David Lee (@davidyhlee) is the founder and CEO of Shakr, a service that allows small businesses and individuals to create professional-quality videos using photos and video clips. Lee is based in Seoul and I had the opportunity to ask him a few questions. 

What drove you to build this company in the first place?

The inherent unfairness of the most effective and powerful storytelling medium being monopolized by people and entities that have no other qualification than deep pockets. It’s despicable to allow such power to be so dramatically financially inaccessible. I don’t want to live in a world where I’m bombarded with video produced only by the wealthy. I want to make sure we turn video into a communication medium that can also be used by the little guy that has deep love and respect for his craft, just as effectively (but maybe not at the same degree of reach) as Big Business.

What is your definition of a successful entrepreneur?

Success as an entrepreneur to me is doing something awesome for lots of people. Touching the lives of many, creating massive value at scale, that’s what I’m reaching for. If I do that well, I’ll reap both intrinsic and material rewards.

How do you approach fundraising? 

We focused exclusively on angel investors who have achieved success as entrepreneurs in their lives. Having great angels on board comes with a slew of benefits. We’re also happy to have institutional investors like 500 Startups, NHN Investment, Posco Capital and Strong Ventures on board.

Do you have a mission and/or mantra?

We started Shakr with the idea that we would “Reimagine everything.” Eventually, that evolved to “Great Video for Everyone.” The idea is that video is the most effective and powerful storytelling medium, however the high upfront cost of traditional video creation made it accessible to the wealthy. Shakr is leveling the playing field, and giving the little guy access to producing high production value video.

Can you tell me about an experience where, at the time, it felt like a failure but looking back on it you can see how it was a positive learning experience or led you to success?

Nope. Can’t keep me down. Never could. Really, I can’t reframe any of my experiences in a way that didn’t lead to a positive learning experience. It comes down to this: If you’re not winning, you’ve already lost. So every loss is just a step towards winning – so those losses are not even losses to begin with.


Do you have a mentor yourself? If so, how did you find them and get them to help? How has working with a mentor affected you and your work?

My co-founders DJ, Minku, Simon. They all found me – while working together, they just naturally grew into incredibly important advisors to me. I learn from them every single day. They have helped me think bigger, think fairer, and think through the challenges we run into every day.
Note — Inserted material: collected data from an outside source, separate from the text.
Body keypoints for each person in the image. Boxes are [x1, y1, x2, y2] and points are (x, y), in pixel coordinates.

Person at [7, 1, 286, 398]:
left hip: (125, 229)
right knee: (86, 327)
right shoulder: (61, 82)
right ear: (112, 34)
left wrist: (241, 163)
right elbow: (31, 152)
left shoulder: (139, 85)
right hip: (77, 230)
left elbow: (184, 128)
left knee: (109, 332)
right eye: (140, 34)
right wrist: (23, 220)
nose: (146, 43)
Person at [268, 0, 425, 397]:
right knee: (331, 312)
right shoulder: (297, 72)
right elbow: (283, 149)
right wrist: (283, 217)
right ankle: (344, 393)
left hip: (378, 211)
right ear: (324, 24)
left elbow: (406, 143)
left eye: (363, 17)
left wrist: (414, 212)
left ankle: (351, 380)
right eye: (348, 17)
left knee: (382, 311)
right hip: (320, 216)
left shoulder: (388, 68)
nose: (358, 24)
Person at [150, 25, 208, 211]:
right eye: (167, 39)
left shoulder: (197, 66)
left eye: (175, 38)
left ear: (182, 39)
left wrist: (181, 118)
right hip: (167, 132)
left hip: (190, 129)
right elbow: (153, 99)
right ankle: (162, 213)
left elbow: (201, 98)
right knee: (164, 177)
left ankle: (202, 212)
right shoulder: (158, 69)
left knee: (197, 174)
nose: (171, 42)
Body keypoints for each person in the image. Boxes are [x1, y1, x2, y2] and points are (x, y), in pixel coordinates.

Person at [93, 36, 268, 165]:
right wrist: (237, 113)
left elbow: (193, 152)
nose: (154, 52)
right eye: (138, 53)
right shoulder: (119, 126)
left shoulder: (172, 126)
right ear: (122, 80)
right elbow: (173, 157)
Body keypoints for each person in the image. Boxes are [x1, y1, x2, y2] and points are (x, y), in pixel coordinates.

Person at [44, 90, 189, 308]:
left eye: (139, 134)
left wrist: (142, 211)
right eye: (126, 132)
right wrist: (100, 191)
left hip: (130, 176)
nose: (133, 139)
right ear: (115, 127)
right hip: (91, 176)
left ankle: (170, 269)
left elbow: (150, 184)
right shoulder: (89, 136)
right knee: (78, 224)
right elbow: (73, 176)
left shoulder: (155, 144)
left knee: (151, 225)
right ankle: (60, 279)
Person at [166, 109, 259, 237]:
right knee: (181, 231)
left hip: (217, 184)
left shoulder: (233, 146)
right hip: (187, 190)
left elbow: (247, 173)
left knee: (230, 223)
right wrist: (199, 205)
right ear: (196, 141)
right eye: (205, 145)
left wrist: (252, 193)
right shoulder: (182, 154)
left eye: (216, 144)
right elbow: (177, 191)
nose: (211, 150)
Can you talk a bit about what your relationship is like with the tech industry? 

I try not to get involved. I don’t even think there is a “tech industry.” I’m in the business of enabling video professionals to enable normal folk to make lots of great video. Technology is just what we use to make that possible.

Can you recommend one or more entrepreneurs in your region who are doing great work?
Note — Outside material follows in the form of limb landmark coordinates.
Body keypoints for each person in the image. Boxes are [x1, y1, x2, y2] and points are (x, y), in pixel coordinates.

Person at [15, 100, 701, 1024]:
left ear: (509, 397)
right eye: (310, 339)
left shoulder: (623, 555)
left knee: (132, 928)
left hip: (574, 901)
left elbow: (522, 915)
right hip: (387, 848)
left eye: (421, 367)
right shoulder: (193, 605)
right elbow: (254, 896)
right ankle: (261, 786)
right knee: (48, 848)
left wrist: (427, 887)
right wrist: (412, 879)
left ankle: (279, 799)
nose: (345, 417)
Joonhee Ahn, founder of www.Tosq.tv and former CEO of Handstudio. With Tosq.tv, he made a way to curate YouTube at massive scale.

What challenges do you have to deal with, and how do you overcome these challenges?

I think entrepreneurs all have a view in their minds, in their souls, of a world that’s at least a little bit better. Most of them run out of steam, run out of money, run out of air to breath before they can persuade others to help them make that better world a reality. Like all entrepreneurs, I’m frightfully overmatched by the inertia of the world. My challenge is to express the right words, the right intentions, all at the right times and to the right people, and if not the right words, times and people, something close enough to right. If I’m doing that at least well enough, but ideally far better than well enough, I’ll have great people around me to help drive us to and beyond where we’re going.


What’s the greatest memory of building you company? What was the hardest day and why?

The greatest memory was about two months ago, when one of my co-founders led our first town hall meeting. We originally had weekly all-hands meetings but they lost meaning. My co-founder Minku led the reimagination of what our company meetings should be, and I was incredibly proud to see everyone come together under his leadership. Since then, we’ve had engaging town hall meetings where progress is shared, paths are clarified, obstacles are overcome.

The hardest day was when I turned down a hundred thousand dollar check when we were days away from pay day, with close to zero dollars in the bank. (Every one still got paid on time.) I’ll leave the why to another day, off the record. 🙂

What is your long term vision for the company?

We’re in this to make great video creation accessible to everyone. The current situation only makes sense to big companies, who were the only ones that could afford to produce high production value video before Shakr. That ends now.